This tart is perfect along side a Georgia Sunrise.


By the way....the Georgia Sunrise post has been updated to include the actual recipe.

Tuesday, July 19, 2011

Georgia Sunrise

Here is a SNEAK PEAK at another upcoming book! It’s about drinks, ya’ll! Thought I’d share a bit with my friends… This book will be out Spring 2012!


Upon meeting me, one quickly learns I’m from Georgia and I love peaches. Yet, one fact you may not know upon first meeting me is that I love sunrises too. Sunsets are fabulous and are spellbinding but a sunrise is the start of a new day, the literally dawning of newness and that breaking of nightly silence. Darkness is torn by streams of red, orange, and yellow light, and these colors are caught in a drink I call a Georgia Sunrise.



Sunrises are full of hope and promise and I hope and promise you this drink will surely make the beginning of a new day simply marvelous. Might as well start breakfast with a peach tart as well! The breakfast of champions I’m sure!


Recipe
3 peaches pitted and sliced into wedges. The skin is fine to leave on but you may peel if desired.
2 cups of peach nectar
1 cup of cranberry juice (pure cranberry or your favorite cranberry mix)
Puree the peaches. Pour nectar and cranberry juice into blender and mix well. Serve chilled or over ice. A new day has broken and celebrate with this sunrise!

Monday, July 11, 2011

Brown Sugar and Buttermilk Blueberry Poundcake…

Some things are just too good to pass up, such as the combo of blueberries and brown sugar. 


And what else would be better than to combine them into a poundcake?

I adore poundcake. Love it more so. I’ve been kicking it up a notch lately with buttermilk, which I pretty much substitute for milk in most of my baking now. It gives a lift and kick and a richness to cakes especially. Honestly, because cakes NEED a bit more richness… enter gilding the lily terminology here. Add in blueberries and your summer has just been captured in this dessert. Garnish with whipped cream, serve warm with ice cream and of course a few fresh blueberries, or toasted the next morning as the breakfast of champions! 


From the blueberry fields flooding into to Middle Georgia into this Farmer’s kitchen and now on to yours, enjoy this delightful dessert!


Brown Sugar and Buttermilk Blueberry Poundcake
1 cup (2 sticks) of butter, softened
½ cup of shortening
16 oz. of brown sugar…one box
½ cup of granulated sugar
½ cup of vanilla sugar
5 eggs
3 ½ cups of cake flour
½ teaspoon of baking powder
1 cup of buttermilk
1 teaspoon of good vanilla
½ teaspoon of salt
1 ½ cups of fresh blueberries

Preheat oven to 300 degrees. Grease and flour a 10” Bundt pan or two small loaf pans.

Sift the flour and baking powder in a large bowl and then set aside.
With your mixer, hand or standing, cream the butter and shortening. Add the sugars alternately and continue to beat the mixture. Add the eggs, one at a time, incorporating well after each egg is added.
Beginning and ending with the flour mixture, add the flour and milk to the creamed butter, sugar and eggs.

Mix the blueberries with a bit of flour, about 2 tablespoons and gently fold them into the batter. You can leave off the extra flour and have the blueberries concentrated on the bottom of the cake.

○ ○ ○

### Problems and tasks
1. Repeat the food blog excerpt word for word, starting with "Sunrises are full" and going on through "with this sunrise!".
2. According to the food blog excerpt, when will the upcoming book about drinks be out?
3. Resume the food blog excerpt, picking up right after its final sentence about the blueberries settling on the bottom of the poundcake.

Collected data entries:
○ ○ ○

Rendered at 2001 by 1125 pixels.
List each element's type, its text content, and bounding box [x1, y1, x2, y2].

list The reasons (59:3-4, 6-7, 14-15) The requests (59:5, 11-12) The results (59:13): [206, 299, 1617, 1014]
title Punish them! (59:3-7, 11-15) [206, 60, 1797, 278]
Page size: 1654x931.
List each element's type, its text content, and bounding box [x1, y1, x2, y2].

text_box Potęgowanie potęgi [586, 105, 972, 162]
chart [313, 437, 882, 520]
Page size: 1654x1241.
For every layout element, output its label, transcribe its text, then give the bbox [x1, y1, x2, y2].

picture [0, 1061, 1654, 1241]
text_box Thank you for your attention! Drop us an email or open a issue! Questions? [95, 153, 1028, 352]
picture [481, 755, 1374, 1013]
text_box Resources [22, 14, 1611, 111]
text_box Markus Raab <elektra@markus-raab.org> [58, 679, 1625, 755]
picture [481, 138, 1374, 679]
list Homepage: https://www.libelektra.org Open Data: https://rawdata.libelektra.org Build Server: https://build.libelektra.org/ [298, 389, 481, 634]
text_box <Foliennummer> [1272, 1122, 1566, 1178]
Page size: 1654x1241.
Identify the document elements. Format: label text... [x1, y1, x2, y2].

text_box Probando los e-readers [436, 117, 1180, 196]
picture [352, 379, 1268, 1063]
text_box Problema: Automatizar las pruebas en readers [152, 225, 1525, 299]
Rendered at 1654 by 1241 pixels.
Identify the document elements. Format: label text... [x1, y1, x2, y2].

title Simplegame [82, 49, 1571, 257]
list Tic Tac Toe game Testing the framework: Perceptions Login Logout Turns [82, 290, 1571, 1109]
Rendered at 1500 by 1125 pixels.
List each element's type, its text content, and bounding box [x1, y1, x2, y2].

○ ○ ○

### Solved tasks
1.
Sunrises are full of hope and promise and I hope and promise you this drink will surely make the beginning of a new day simply marvelous. Might as well start breakfast with a peach tart as well! The breakfast of champions I’m sure!


Recipe
3 peaches pitted and sliced into wedges. The skin is fine to leave on but you may peel if desired.
2 cups of peach nectar
1 cup of cranberry juice (pure cranberry or your favorite cranberry mix)
Puree the peaches. Pour nectar and cranberry juice into blender and mix well. Serve chilled or over ice. A new day has broken and celebrate with this sunrise!

2. Spring 2012.

3.
Pour the batter into the prepared pan and bake for 2 hours. Fair warning, your house will smell wonderful!!


Allow to cool and serve with Vanilla Bean Whipped Cream or ice cream! Yummmm!!

Tuesday, July 5, 2011

Roasted Supper

I don’t have to tell ya’ll its hot as a pepper sprout out there. It’s uncomfortably warm and unattractively hot – unattractive sweating mind you – yet in exchange for the persistent perspiration and heat, we get summer produce. Fair enough… fair enough. 


Since it is literally roasting outdoors, I thought I’d use the same technique in the kitchen. I roast everything. Fruit, vegetables, meats… there is something so fabulous about charring and caramelizing the sugars and serving up these dishes that are easy, pretty, and sometimes, unexpectedly divine (namely roasted cauliflower… you’ll be enthralled with the goodness!)


We eat chicken and rice in some form or fashion often. I’m always trying to interject seasonal savoir faire into the dish and this time of year is perfect for my Vidalia Onion Risotto with Braised Basil Chicken.  Basically, follow the directions for risotto (I love the Rice Select products) and be sure to use good chicken stock for the liquid. Water and bouillon cubes makes a quick stock and throw in some thyme and basil for summer flair.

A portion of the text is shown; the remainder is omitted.